Re: Re: [COMMITTERS] pgsql: Rewrite GEQO's gimme_tree function so that it always finds a

From: Tom Lane <tgl(at)sss(dot)pgh(dot)pa(dot)us>
To: Robert Haas <robertmhaas(at)gmail(dot)com>
Cc: pgsql-hackers(at)postgresql(dot)org, Greg Sabino Mullane <greg(at)turnstep(dot)com>
Subject: Re: Re: [COMMITTERS] pgsql: Rewrite GEQO's gimme_tree function so that it always finds a
Date: 2009-11-28 01:23:08
Message-ID: 2230.1259371388@sss.pgh.pa.us
Views: Raw Message | Whole Thread | Download mbox | Resend email
Thread:
Lists: pgsql-committers pgsql-hackers

Robert Haas <robertmhaas(at)gmail(dot)com> writes:
> On Mon, Nov 9, 2009 at 1:10 PM, Tom Lane <tgl(at)sss(dot)pgh(dot)pa(dot)us> wrote:
>> Yowza. 18000 distinct paths for one relation? Could we see the test
>> case?

> Hey, wait a minute. Unless I'm missing something, the items being
> accumulated here are not paths (as Tom said upthread and I naively
> believed), but RelOptInfos.

Yeah, I failed to think carefully about that.

> It looks like we create a RelOptInfo for
> every legal join order, so this is going to happen on any large-ish
> query where the joins can be reordered relatively freely.

Actually, it's more like a RelOptInfo for every combination of base
rels that could be formed along any legal join path (where "legal"
includes the heuristics that avoid clauseless joins when possible).
So the worst case is 2^n for n base rels, but usually considerably
fewer. Nonetheless, even a small fraction of 2^37 is Too Many.

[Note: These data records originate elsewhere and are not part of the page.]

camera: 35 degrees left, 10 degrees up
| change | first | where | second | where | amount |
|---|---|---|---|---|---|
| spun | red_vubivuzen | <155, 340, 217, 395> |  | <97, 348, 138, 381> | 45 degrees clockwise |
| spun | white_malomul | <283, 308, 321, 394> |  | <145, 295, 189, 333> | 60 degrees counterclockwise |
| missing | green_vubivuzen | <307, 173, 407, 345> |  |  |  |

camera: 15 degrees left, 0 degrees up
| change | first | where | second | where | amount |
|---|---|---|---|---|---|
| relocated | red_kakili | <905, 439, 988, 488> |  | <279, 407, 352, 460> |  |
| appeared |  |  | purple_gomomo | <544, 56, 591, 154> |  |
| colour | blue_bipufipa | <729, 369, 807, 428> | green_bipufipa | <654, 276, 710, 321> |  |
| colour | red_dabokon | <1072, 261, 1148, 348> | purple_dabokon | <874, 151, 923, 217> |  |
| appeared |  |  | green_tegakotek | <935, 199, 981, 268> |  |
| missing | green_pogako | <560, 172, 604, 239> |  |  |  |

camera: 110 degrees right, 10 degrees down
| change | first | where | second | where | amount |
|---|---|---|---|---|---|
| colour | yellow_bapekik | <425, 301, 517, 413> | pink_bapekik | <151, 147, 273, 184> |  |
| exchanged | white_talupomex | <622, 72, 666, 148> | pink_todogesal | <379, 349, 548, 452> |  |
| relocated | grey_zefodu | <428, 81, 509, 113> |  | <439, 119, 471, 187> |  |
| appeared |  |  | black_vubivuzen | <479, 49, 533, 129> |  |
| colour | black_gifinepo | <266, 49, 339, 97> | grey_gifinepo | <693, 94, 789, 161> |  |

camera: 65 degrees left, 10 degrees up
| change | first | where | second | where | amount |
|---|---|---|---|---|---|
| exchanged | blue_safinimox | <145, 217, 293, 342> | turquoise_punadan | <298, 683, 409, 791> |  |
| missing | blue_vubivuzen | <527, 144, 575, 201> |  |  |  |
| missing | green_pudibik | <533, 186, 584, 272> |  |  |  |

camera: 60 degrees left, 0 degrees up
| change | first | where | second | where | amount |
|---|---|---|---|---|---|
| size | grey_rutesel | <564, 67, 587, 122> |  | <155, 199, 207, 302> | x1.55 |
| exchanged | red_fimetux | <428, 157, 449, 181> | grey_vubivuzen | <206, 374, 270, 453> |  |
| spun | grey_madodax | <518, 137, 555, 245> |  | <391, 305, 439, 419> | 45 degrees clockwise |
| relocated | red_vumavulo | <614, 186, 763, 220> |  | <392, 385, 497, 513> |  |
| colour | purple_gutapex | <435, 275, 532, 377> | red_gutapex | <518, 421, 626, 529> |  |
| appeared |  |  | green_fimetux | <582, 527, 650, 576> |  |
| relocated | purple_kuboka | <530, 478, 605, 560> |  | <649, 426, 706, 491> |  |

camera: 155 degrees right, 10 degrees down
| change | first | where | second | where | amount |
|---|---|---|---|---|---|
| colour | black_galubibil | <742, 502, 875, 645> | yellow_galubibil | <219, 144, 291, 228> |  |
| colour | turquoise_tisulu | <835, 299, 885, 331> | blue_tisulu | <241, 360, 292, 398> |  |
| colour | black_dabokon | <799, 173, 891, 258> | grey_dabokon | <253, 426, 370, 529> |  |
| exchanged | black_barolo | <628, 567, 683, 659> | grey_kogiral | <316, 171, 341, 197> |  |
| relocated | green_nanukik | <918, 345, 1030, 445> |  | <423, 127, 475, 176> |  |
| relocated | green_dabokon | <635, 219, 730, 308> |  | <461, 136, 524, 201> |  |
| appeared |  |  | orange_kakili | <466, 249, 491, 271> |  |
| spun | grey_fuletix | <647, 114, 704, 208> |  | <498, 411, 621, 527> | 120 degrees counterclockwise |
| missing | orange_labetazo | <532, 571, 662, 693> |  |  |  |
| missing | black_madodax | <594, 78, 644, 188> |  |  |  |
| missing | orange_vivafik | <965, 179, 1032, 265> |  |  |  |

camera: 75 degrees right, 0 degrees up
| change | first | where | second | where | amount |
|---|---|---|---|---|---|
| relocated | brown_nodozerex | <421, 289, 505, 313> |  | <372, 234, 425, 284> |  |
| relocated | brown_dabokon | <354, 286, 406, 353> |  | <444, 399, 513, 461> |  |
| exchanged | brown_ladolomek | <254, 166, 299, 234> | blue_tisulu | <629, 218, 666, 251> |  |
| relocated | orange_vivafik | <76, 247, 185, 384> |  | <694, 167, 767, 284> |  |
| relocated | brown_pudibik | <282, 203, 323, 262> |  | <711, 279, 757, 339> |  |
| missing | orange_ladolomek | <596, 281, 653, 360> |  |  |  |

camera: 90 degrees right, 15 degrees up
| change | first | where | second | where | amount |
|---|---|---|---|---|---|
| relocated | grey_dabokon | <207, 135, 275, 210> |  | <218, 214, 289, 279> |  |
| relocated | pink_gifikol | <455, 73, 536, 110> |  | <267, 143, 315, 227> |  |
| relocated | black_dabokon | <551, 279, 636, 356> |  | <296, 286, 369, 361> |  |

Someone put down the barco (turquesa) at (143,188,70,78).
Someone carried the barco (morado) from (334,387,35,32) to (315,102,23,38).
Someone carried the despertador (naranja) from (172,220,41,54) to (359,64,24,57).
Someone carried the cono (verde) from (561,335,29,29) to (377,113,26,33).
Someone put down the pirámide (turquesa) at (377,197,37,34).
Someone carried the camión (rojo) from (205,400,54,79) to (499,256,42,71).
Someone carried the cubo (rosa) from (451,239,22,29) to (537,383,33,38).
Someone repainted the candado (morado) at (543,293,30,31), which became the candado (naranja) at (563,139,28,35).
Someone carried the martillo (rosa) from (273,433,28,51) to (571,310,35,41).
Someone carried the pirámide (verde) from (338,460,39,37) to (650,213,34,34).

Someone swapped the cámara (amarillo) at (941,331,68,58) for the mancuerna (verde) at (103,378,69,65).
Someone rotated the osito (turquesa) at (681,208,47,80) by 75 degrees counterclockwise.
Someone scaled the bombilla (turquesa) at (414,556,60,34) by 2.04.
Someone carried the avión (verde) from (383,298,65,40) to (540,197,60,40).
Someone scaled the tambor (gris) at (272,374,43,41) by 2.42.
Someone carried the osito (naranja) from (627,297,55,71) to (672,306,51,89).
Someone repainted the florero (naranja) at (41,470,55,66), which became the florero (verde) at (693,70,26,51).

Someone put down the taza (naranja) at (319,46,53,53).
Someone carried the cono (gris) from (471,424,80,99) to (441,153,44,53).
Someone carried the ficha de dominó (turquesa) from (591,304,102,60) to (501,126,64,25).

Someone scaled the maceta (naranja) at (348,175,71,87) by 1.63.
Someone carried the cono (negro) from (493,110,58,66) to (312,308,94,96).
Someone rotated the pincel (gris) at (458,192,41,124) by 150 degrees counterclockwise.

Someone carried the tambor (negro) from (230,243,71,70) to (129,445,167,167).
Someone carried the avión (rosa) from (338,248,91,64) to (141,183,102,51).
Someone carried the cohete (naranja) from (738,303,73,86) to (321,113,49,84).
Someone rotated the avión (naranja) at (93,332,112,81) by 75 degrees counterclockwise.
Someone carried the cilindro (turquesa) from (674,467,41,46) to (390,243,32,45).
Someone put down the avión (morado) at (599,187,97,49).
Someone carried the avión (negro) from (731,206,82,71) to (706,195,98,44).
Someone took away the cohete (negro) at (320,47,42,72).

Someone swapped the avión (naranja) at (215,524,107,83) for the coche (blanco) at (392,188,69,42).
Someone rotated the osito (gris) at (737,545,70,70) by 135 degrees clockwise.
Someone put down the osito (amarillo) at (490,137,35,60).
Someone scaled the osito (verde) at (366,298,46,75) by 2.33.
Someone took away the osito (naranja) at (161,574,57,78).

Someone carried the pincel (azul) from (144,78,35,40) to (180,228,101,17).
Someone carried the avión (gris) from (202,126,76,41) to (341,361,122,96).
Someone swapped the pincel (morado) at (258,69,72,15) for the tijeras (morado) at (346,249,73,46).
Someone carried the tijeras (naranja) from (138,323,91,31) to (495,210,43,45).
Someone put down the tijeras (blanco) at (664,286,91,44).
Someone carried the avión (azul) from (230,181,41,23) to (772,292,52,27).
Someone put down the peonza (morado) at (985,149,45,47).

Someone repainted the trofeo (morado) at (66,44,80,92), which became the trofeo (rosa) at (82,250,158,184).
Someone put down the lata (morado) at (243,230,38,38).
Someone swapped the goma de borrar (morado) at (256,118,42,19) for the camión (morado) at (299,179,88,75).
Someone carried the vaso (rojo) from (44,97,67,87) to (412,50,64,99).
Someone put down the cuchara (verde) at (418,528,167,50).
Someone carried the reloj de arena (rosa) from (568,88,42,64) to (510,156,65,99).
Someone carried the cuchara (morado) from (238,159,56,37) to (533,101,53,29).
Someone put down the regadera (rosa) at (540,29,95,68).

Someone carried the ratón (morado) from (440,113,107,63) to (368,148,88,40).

> I don't think there's any easy fix for this.

Nope :-(. I was able to get rid of the specific O(N^2) behavior that
you were running into, but that just pushes the problem out a bit.
FWIW, a profile of CVS HEAD running on this query looks like

samples % symbol name
208189 15.9398 compare_fuzzy_path_costs
116260 8.9014 add_path
97509 7.4657 AllocSetAlloc
78354 5.9991 make_canonical_pathkey
69027 5.2850 generate_join_implied_equalities
65153 4.9884 cost_nestloop
59689 4.5700 bms_is_subset
49176 3.7651 add_paths_to_joinrel
39720 3.0411 bms_overlap
32562 2.4931 cost_mergejoin
30101 2.3047 pathkeys_useful_for_merging
26409 2.0220 AllocSetFree
24459 1.8727 MemoryContextAllocZeroAligned
23247 1.7799 hash_search_with_hash_value
16018 1.2264 check_list_invariants

which is at least unsurprising. However, it eats memory fast enough
to start swapping after level 7 or so, so there is no way that the
exhaustive planner is ever going to finish this problem.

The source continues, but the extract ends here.